Goal of the exercise >>
Reproduce precisely the lines of the listing below, starting with the line that contains "334 133 1.70" and stopping after the line that contains "458 741 3.38"; include nothing else.

=-=-=

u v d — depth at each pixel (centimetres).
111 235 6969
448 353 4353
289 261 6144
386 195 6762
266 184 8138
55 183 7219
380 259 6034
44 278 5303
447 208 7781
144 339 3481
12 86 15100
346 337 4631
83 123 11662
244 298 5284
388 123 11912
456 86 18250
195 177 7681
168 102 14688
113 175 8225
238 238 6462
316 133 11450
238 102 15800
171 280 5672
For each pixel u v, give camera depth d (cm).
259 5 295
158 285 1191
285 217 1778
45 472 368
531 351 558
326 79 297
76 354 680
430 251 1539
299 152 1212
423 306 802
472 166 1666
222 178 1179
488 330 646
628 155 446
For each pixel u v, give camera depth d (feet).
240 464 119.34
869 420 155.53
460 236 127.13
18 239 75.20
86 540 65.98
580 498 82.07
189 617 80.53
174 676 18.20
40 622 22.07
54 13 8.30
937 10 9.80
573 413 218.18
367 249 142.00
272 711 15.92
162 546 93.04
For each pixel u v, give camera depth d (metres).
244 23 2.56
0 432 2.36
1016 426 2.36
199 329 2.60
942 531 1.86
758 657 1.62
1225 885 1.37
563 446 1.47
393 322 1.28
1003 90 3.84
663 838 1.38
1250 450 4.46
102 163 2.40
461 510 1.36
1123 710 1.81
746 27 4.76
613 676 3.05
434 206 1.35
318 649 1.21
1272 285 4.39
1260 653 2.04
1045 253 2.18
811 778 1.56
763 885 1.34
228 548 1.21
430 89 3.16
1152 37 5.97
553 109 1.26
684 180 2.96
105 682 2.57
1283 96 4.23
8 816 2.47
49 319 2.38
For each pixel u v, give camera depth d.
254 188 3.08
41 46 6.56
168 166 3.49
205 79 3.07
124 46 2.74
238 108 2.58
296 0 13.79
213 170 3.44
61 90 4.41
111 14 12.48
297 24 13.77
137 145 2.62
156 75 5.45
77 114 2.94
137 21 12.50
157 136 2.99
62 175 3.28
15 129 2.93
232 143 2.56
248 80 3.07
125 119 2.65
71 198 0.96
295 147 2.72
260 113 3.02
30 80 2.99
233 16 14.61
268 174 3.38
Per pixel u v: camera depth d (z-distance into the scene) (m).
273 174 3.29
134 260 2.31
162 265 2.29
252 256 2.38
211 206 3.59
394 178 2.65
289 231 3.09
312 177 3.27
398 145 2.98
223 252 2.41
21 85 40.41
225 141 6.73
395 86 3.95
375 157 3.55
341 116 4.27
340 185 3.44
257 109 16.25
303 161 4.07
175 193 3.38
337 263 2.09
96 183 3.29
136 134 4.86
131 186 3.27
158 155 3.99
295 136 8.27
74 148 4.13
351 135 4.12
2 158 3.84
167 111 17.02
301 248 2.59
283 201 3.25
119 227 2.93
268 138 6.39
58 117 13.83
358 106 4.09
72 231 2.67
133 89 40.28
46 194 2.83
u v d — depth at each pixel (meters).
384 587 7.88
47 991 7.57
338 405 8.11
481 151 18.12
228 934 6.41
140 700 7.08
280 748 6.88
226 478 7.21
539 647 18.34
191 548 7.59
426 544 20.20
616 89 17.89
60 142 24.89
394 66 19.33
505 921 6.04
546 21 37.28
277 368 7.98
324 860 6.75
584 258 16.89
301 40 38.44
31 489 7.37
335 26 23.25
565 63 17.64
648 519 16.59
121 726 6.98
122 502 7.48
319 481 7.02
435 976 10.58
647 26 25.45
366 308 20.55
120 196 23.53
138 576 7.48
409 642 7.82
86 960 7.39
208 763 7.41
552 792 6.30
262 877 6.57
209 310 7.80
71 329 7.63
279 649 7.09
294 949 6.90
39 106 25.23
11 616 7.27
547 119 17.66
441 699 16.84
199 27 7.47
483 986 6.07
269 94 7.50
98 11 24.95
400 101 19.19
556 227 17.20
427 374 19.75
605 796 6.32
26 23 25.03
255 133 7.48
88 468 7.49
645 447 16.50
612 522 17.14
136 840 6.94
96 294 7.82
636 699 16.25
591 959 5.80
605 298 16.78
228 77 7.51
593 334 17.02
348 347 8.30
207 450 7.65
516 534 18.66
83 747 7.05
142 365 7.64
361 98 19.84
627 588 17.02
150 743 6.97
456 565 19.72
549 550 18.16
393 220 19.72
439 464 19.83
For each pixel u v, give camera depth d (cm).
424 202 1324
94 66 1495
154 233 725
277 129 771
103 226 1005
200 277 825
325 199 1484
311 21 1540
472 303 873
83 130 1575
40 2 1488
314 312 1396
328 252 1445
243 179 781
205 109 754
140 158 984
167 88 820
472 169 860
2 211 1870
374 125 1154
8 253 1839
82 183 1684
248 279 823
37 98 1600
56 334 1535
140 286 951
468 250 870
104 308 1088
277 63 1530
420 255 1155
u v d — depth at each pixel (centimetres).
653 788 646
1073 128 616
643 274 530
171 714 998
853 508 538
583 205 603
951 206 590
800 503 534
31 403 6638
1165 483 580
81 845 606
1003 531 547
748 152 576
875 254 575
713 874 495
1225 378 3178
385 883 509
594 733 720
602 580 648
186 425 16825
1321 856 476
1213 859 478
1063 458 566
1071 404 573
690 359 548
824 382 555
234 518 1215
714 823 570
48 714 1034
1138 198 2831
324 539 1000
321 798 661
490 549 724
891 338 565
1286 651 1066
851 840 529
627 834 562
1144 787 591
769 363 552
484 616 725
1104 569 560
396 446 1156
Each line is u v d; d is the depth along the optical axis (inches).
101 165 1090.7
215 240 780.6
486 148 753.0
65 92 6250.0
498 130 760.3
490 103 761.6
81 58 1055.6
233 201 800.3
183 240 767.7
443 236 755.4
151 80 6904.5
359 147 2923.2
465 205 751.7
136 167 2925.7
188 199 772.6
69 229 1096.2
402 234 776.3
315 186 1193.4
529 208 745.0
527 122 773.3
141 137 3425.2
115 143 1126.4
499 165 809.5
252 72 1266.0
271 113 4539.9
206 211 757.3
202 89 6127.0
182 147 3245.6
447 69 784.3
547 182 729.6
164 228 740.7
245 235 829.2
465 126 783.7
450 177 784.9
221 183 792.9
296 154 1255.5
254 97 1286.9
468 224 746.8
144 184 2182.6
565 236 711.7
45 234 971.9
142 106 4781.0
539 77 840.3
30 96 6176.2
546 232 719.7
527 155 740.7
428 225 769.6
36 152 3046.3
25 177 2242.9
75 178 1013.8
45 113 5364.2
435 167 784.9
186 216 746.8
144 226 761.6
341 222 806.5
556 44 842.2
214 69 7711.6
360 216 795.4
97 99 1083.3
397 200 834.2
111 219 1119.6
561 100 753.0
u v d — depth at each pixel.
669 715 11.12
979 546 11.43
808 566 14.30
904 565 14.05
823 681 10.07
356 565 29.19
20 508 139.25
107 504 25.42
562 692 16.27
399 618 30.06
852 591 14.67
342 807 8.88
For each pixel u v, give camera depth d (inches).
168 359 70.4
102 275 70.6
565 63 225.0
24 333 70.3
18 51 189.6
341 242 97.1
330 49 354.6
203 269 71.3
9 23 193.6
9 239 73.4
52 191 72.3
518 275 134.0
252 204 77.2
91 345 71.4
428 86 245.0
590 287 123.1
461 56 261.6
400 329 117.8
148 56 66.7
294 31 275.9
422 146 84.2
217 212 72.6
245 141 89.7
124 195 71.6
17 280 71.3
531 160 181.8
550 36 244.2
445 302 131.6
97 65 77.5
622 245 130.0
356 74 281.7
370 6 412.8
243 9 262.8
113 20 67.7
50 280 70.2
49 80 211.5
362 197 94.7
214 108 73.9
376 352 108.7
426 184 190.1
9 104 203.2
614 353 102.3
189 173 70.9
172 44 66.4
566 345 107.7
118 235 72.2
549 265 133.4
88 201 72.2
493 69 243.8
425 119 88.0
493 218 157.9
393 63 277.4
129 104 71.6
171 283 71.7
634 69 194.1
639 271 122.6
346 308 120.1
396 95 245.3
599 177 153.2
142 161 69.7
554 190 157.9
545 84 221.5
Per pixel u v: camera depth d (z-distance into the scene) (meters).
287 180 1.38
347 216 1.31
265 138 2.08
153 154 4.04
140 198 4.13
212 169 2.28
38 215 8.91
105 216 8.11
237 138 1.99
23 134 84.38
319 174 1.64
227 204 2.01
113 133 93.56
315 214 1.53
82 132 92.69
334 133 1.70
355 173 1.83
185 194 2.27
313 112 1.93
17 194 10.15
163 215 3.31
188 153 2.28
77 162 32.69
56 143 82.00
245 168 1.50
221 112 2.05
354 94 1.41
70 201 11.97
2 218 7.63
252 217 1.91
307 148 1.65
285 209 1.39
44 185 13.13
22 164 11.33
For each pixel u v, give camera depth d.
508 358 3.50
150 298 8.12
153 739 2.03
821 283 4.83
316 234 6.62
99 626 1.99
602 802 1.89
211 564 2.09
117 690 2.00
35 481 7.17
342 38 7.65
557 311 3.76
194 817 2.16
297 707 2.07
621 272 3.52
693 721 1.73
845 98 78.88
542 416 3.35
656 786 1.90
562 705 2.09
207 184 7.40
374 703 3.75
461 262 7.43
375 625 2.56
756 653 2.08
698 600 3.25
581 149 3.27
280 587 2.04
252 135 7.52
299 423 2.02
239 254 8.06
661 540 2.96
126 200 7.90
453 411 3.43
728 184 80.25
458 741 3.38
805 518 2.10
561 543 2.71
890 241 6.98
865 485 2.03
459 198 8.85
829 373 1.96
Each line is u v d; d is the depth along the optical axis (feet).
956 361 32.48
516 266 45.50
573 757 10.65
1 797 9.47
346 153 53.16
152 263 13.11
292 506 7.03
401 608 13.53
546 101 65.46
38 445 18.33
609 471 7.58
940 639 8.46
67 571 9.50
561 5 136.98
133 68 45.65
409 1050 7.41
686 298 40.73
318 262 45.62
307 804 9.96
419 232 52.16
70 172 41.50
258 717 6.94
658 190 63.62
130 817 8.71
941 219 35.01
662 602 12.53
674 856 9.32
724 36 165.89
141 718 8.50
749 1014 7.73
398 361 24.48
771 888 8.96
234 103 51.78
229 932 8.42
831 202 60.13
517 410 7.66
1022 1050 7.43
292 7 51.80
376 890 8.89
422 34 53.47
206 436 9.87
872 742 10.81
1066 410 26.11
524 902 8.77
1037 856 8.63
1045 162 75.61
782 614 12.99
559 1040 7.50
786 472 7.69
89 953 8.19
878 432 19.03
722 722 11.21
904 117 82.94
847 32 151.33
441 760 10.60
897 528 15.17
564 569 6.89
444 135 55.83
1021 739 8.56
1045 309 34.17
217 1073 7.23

=-=-=

Problem solution >>
334 133 1.70
355 173 1.83
185 194 2.27
313 112 1.93
17 194 10.15
163 215 3.31
188 153 2.28
77 162 32.69
56 143 82.00
245 168 1.50
221 112 2.05
354 94 1.41
70 201 11.97
2 218 7.63
252 217 1.91
307 148 1.65
285 209 1.39
44 185 13.13
22 164 11.33
For each pixel u v, give camera depth d.
508 358 3.50
150 298 8.12
153 739 2.03
821 283 4.83
316 234 6.62
99 626 1.99
602 802 1.89
211 564 2.09
117 690 2.00
35 481 7.17
342 38 7.65
557 311 3.76
194 817 2.16
297 707 2.07
621 272 3.52
693 721 1.73
845 98 78.88
542 416 3.35
656 786 1.90
562 705 2.09
207 184 7.40
374 703 3.75
461 262 7.43
375 625 2.56
756 653 2.08
698 600 3.25
581 149 3.27
280 587 2.04
252 135 7.52
299 423 2.02
239 254 8.06
661 540 2.96
126 200 7.90
453 411 3.43
728 184 80.25
458 741 3.38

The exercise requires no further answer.